Ciò implica l'allineamento di molteplici dimensioni di sviluppo, traendo ispirazione dalla Teoria Integrale (Wilber, 2000):

  • Dimensioni interiori (valori e cultura) : coltivare valori sociali radicati nella cura, nell'empatia e nella consapevolezza ecologica attraverso pratiche artistiche, eco-alfabetizzazione e sviluppo di competenze relazionali.
  • Dimensioni esterne (sistemi e politiche) : progettazione di meccanismi istituzionali (strutture di governance, quadri giuridici e processi partecipativi) che proteggano gli ecosistemi e sostengano l’equità.
  • Prospettive individuali e collettive : bilanciare l'azione personale con il benessere della comunità utilizzando tecnologie quali metodi partecipativi e Warm Data Labs.

Quando queste dimensioni interiori ed esteriori, individuali e collettive, si integrano, i contratti eco-sociali diventano non solo concettualmente significativi, ma anche concretamente attuabili.
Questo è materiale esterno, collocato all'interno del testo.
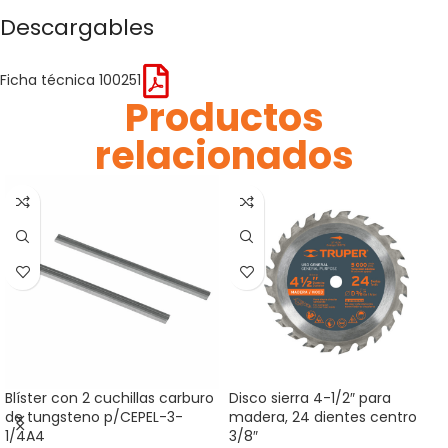
Descargables
Ficha técnica 100251
Productos
relacionados
Blíster con 2 cuchillas carburo
Disco sierra 4-1/2″ para
de tungsteno p/CEPEL-3-
madera, 24 dientes centro
1/4A4
3/8″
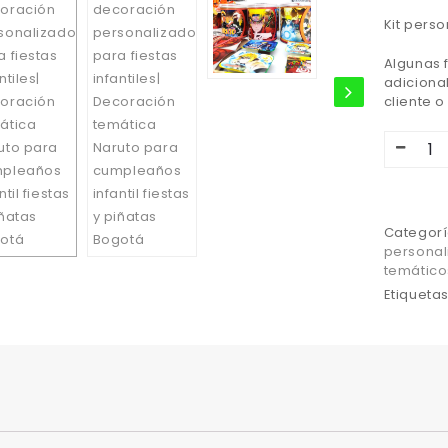
Kit pers
Algunas 
adiciona
cliente 
Categorí
personal
temátic
Etiqueta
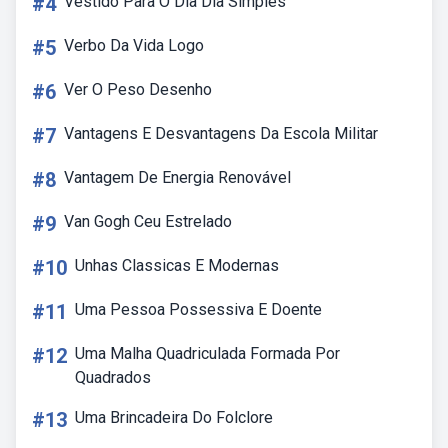
#4
Vestido Para O Dia Dia Simples
#5
Verbo Da Vida Logo
#6
Ver O Peso Desenho
#7
Vantagens E Desvantagens Da Escola Militar
#8
Vantagem De Energia Renovável
#9
Van Gogh Ceu Estrelado
#10
Unhas Classicas E Modernas
#11
Uma Pessoa Possessiva E Doente
#12
Uma Malha Quadriculada Formada Por
Quadrados
#13
Uma Brincadeira Do Folclore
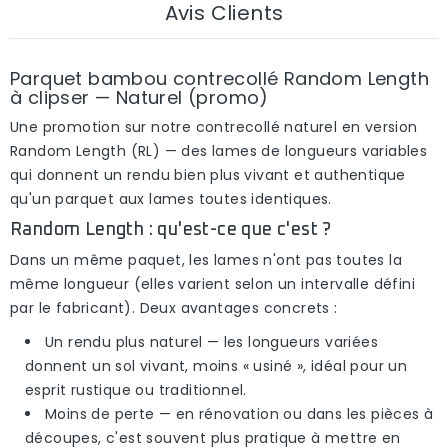
Avis Clients
Parquet bambou contrecollé Random Length
à clipser — Naturel (promo)
Une
promotion
sur notre contrecollé naturel en version
Random Length (RL)
— des lames de longueurs variables
qui donnent un rendu bien plus vivant et authentique
qu'un parquet aux lames toutes identiques.
Random Length : qu'est-ce que c'est ?
Dans un même paquet, les lames n'ont
pas toutes la
même longueur
(elles varient selon un intervalle défini
par le fabricant). Deux avantages concrets :
Un rendu plus naturel
— les longueurs variées
donnent un sol vivant, moins « usiné », idéal pour un
esprit rustique ou traditionnel.
Moins de perte
— en rénovation ou dans les pièces à
découpes, c'est souvent plus pratique à mettre en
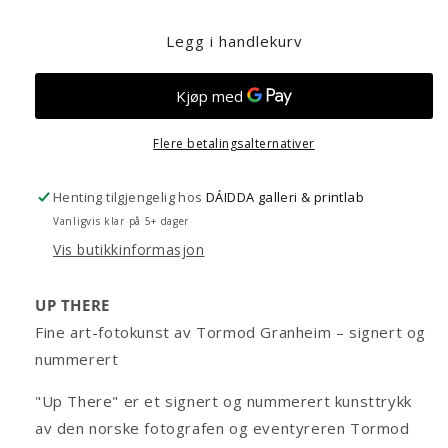
Legg i handlekurv
Flere betalingsalternativer
Henting tilgjengelig hos
DÁIDDA galleri & printlab
Vanligvis klar på 5+ dager
Vis butikkinformasjon
UP THERE
Fine art-fotokunst av Tormod Granheim – signert og
nummerert
"Up There" er et signert og nummerert kunsttrykk
av den norske fotografen og eventyreren Tormod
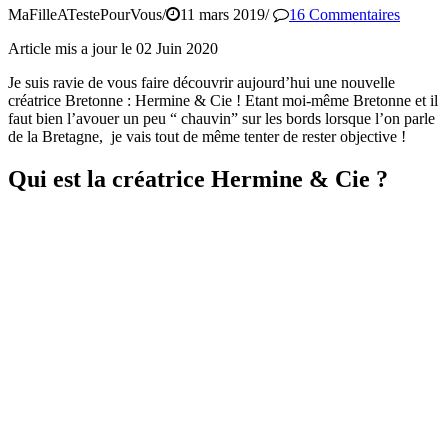
MaFilleATestePourVous
/
11 mars 2019
/
16 Commentaires
Article mis a jour le 02 Juin 2020
Je suis ravie de vous faire découvrir aujourd’hui une nouvelle
créatrice Bretonne : Hermine & Cie ! Etant moi-même Bretonne et il
faut bien l’avouer un peu “ chauvin” sur les bords lorsque l’on parle
de la Bretagne, je vais tout de même tenter de rester objective !
Qui est la créatrice Hermine & Cie ?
Una consapevolezza più profonda di ciò che connette, condiziona e divide le persone, soprattutto nelle dimensioni invisibili del loro essere interiore, è essenziale per un vero progresso.

I contratti eco-sociali operano a più livelli: individuale, organizzativo, nazionale e internazionale. La loro interconnessione può catalizzare la trasformazione sistemica. Ad esempio, quando un'azienda adotta principi eco-sociali – che integrano lavoro equo, tutela ambientale e coinvolgimento della comunità – può influenzare i suoi pari e modificare gli standard a livello di settore. Allo stesso modo, i paesi pionieri che adottano una governance inclusiva e rigenerativa possono ispirare un apprendimento condiviso e promuovere l'integrazione regionale per migliorare la vitalità ecologica, sociale, culturale ed economica della regione nel tempo.

Questa rete relazionale implica che nessuna azione possa essere isolata. Le connessioni tra settori, regioni e scale amplificano il cambiamento. Riorientando lo sviluppo verso relazioni e processi, si possono innescare effetti a catena, trasformando sia le realtà locali che il panorama globale.

Illuminando l'interazione dinamica tra potere, transazione e cura all'interno del nesso stato-mercato-beni comuni, il contratto eco-sociale diventa più di un semplice schema: è un campo relazionale vivo per il rinnovamento sociale. Questo approccio partecipativo e orientato al processo va oltre i modelli guidati dagli esperti e orientati ai risultati. Invita invece professionisti, agenti del cambiamento e cittadini a confrontarsi con la complessità, ad adattarsi al contesto, a coltivare la cura e a co-creare futuri fondati sulla responsabilità reciproca e sul benessere condiviso.